The concerted reshaping of the U.S.-Mexican bilateral relationship, begun in earnest through the Mérida Initiative, was deepened and memorialized the Twenty-First Century Border Management Declaration. Spurred by this declaration we have begun to move decisively. Trusted partner programs for people and commerce such as SENTRI and Global Entry/Viajeros Confiables, FAST and C TPAT/Nuevo Esquema de Empresas Certificadas (NEEC) must be expanded dramatically and utilized more systematically. These programs allow us to more quickly process cargo and previously vetted travelers, which in turn allows a focus of time and energy on goods and people about which less is known. Local communities and businesses must partner with federal authorities to expand the number of trusted travelers and cargoes so that we can expedite their movement at scale and focus regulatory attention in targeted fashion.
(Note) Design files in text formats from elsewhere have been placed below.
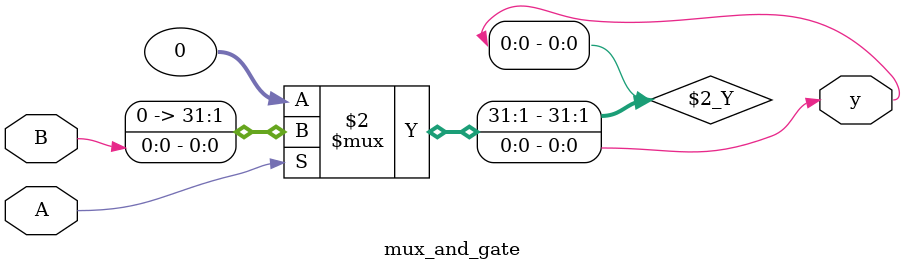
<source format=v>
`timescale 1ns / 1ps
module mux_and_gate(A,B,y);
input A,B;
output y;
assign y=A?B:0;

endmodule

</source>
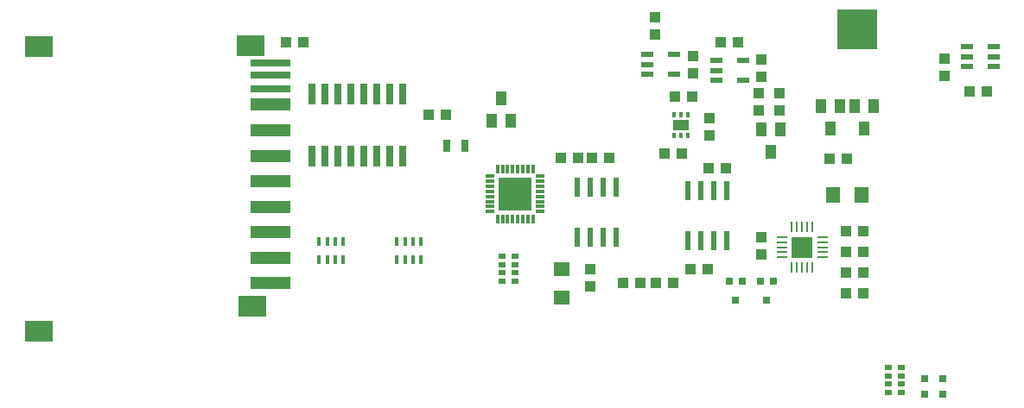
<source format=gtp>
G75*
%MOIN*%
%OFA0B0*%
%FSLAX24Y24*%
%IPPOS*%
%LPD*%
%AMOC8*
5,1,8,0,0,1.08239X$1,22.5*
%
%ADD10R,0.0433X0.0394*%
%ADD11R,0.0315X0.0472*%
%ADD12R,0.0260X0.0800*%
%ADD13R,0.0472X0.0217*%
%ADD14R,0.1102X0.0787*%
%ADD15R,0.1575X0.0276*%
%ADD16R,0.1575X0.0472*%
%ADD17R,0.1560X0.1560*%
%ADD18R,0.0394X0.0433*%
%ADD19R,0.0394X0.0551*%
%ADD20R,0.0480X0.0245*%
%ADD21R,0.0160X0.0320*%
%ADD22R,0.0551X0.0630*%
%ADD23R,0.0315X0.0315*%
%ADD24R,0.0276X0.0276*%
%ADD25R,0.0256X0.0197*%
%ADD26R,0.0140X0.0240*%
%ADD27R,0.0630X0.0390*%
%ADD28R,0.0210X0.0780*%
%ADD29R,0.0098X0.0394*%
%ADD30R,0.0394X0.0098*%
%ADD31R,0.0787X0.0787*%
%ADD32R,0.0630X0.0551*%
%ADD33R,0.0320X0.0120*%
%ADD34R,0.0120X0.0320*%
%ADD35R,0.1280X0.1280*%
D10*
X021995Y010480D03*
X022665Y010480D03*
X023195Y010480D03*
X023865Y010480D03*
X025995Y010630D03*
X026665Y010630D03*
X027695Y010080D03*
X028365Y010080D03*
X032345Y010430D03*
X033015Y010430D03*
X030430Y012295D03*
X029630Y012295D03*
X029630Y012965D03*
X030430Y012965D03*
X027065Y012830D03*
X026395Y012830D03*
X028145Y014930D03*
X028815Y014930D03*
X036780Y014315D03*
X036780Y013645D03*
X037745Y013030D03*
X038415Y013030D03*
X033665Y006830D03*
X032995Y006830D03*
X032995Y005230D03*
X033665Y005230D03*
X027665Y006180D03*
X026995Y006180D03*
X026315Y005630D03*
X025645Y005630D03*
X017565Y012130D03*
X016895Y012130D03*
D11*
X017576Y010930D03*
X018284Y010930D03*
D12*
X015880Y010520D03*
X015380Y010520D03*
X014880Y010520D03*
X014380Y010520D03*
X013880Y010520D03*
X013380Y010520D03*
X012880Y010520D03*
X012380Y010520D03*
X012380Y012940D03*
X012880Y012940D03*
X013380Y012940D03*
X013880Y012940D03*
X014380Y012940D03*
X014880Y012940D03*
X015380Y012940D03*
X015880Y012940D03*
D13*
X025318Y013706D03*
X025318Y014080D03*
X025318Y014454D03*
X026342Y014454D03*
X026342Y013706D03*
X027983Y013850D03*
X027983Y013476D03*
X029007Y013476D03*
X029007Y014224D03*
X027983Y014224D03*
D14*
X001847Y003779D03*
X010076Y004724D03*
X001847Y014763D03*
X010036Y014802D03*
D15*
X010784Y014133D03*
X010784Y013661D03*
X010784Y013149D03*
D16*
X010784Y012519D03*
X010784Y011535D03*
X010784Y010550D03*
X010784Y009566D03*
X010784Y008582D03*
X010784Y007598D03*
X010784Y006613D03*
X010784Y005629D03*
D17*
X033430Y015430D03*
D18*
X029730Y014265D03*
X029730Y013595D03*
X027080Y013745D03*
X027080Y014415D03*
X025630Y015245D03*
X025630Y015915D03*
X027730Y012015D03*
X027730Y011345D03*
X032995Y007630D03*
X033665Y007630D03*
X033665Y006030D03*
X032995Y006030D03*
X029730Y006745D03*
X029730Y007415D03*
X025065Y005630D03*
X024395Y005630D03*
X023130Y005495D03*
X023130Y006165D03*
X012065Y014930D03*
X011395Y014930D03*
D19*
X019306Y011897D03*
X020054Y011897D03*
X019680Y012763D03*
X029706Y011563D03*
X030454Y011563D03*
X030080Y010697D03*
X032380Y011597D03*
X033680Y011597D03*
X033306Y012463D03*
X032754Y012463D03*
X032006Y012463D03*
X034054Y012463D03*
D20*
X037664Y014006D03*
X037664Y014380D03*
X037664Y014754D03*
X038696Y014754D03*
X038696Y014380D03*
X038696Y014006D03*
D21*
X016602Y007234D03*
X016287Y007234D03*
X015973Y007234D03*
X015658Y007234D03*
X015658Y006526D03*
X015973Y006526D03*
X016287Y006526D03*
X016602Y006526D03*
X013602Y006526D03*
X013287Y006526D03*
X012973Y006526D03*
X012658Y006526D03*
X012658Y007234D03*
X012973Y007234D03*
X013287Y007234D03*
X013602Y007234D03*
D22*
X032479Y009030D03*
X033581Y009030D03*
D23*
X036030Y001925D03*
X036730Y001925D03*
X036730Y001335D03*
X036030Y001335D03*
D24*
X029930Y004966D03*
X028730Y004966D03*
X028474Y005694D03*
X028986Y005694D03*
X029674Y005694D03*
X030186Y005694D03*
D25*
X034634Y002352D03*
X034634Y002037D03*
X035126Y002037D03*
X035126Y002352D03*
X035126Y001723D03*
X034634Y001723D03*
X034634Y001408D03*
X035126Y001408D03*
X020226Y005708D03*
X019734Y005708D03*
X019734Y006023D03*
X019734Y006337D03*
X020226Y006337D03*
X020226Y006023D03*
X020226Y006652D03*
X019734Y006652D03*
D26*
X026370Y011320D03*
X026630Y011320D03*
X026890Y011320D03*
X026890Y012140D03*
X026630Y012140D03*
X026370Y012140D03*
D27*
X026630Y011730D03*
D28*
X024130Y009350D03*
X023630Y009350D03*
X023130Y009350D03*
X022630Y009350D03*
X026880Y009200D03*
X027380Y009200D03*
X027880Y009200D03*
X028380Y009200D03*
X024130Y007410D03*
X023630Y007410D03*
X023130Y007410D03*
X022630Y007410D03*
X026880Y007260D03*
X027380Y007260D03*
X027880Y007260D03*
X028380Y007260D03*
D29*
X030899Y007805D03*
X031096Y007805D03*
X031293Y007805D03*
X031489Y007805D03*
X031686Y007805D03*
X031686Y006230D03*
X031489Y006230D03*
X031293Y006230D03*
X031096Y006230D03*
X030899Y006230D03*
D30*
X030505Y006624D03*
X030505Y006821D03*
X030505Y007017D03*
X030505Y007214D03*
X030505Y007411D03*
X032080Y007411D03*
X032080Y007214D03*
X032080Y007017D03*
X032080Y006821D03*
X032080Y006624D03*
D31*
X031293Y007017D03*
D32*
X022030Y006181D03*
X022030Y005079D03*
D33*
X021200Y008390D03*
X021200Y008590D03*
X021200Y008780D03*
X021200Y008980D03*
X021200Y009180D03*
X021200Y009380D03*
X021200Y009570D03*
X021200Y009770D03*
X019260Y009770D03*
X019260Y009570D03*
X019260Y009380D03*
X019260Y009180D03*
X019260Y008980D03*
X019260Y008780D03*
X019260Y008590D03*
X019260Y008390D03*
D34*
X019540Y008110D03*
X019740Y008110D03*
X019930Y008110D03*
X020130Y008110D03*
X020330Y008110D03*
X020530Y008110D03*
X020720Y008110D03*
X020920Y008110D03*
X020920Y010050D03*
X020720Y010050D03*
X020530Y010050D03*
X020330Y010050D03*
X020130Y010050D03*
X019930Y010050D03*
X019740Y010050D03*
X019540Y010050D03*
D35*
X020230Y009080D03*
M02*

</source>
In 2013, C-TPAT and NEEC finalized the details of a “Joint Work Plan” that will guide the work required towards achieving Mutual Recognition (MR) in 2014. MR will benefit both Mexico’s and the U.S.’s trade community and governments by increasing resource efficiency, transparency, and decreasing duplication of efforts while still bolstering security across both borders.

Federal authorities working with local communities must continue to support initiatives that are tailored for specific ports of entry, and that re-engineer processes to make more efficient use of existing infrastructure. Local efforts are customized to reflect the needs and circumstances of the local community as well as the resources available to it. The important point is that they result from a process of co-creation by and between the U.S. and Mexican public and private sectors.

Conclusion

Our policy-making and politics must take account of the international and domestic interests affected by border issues nature of border issues. Today the communities, both at the border and in the interior most deeply touched by border policies developed in Washington and Mexico City, often have little role in developing and implementing those policies. Not only does this fact leave them unrepresented on matters that intimately affect them, it robs the policy-making process of much needed local expertise and experience as well as political support. To genuinely secure our border and encourage trade, we must enlist the interest, insight, and imagination of local communities on both sides of the borders.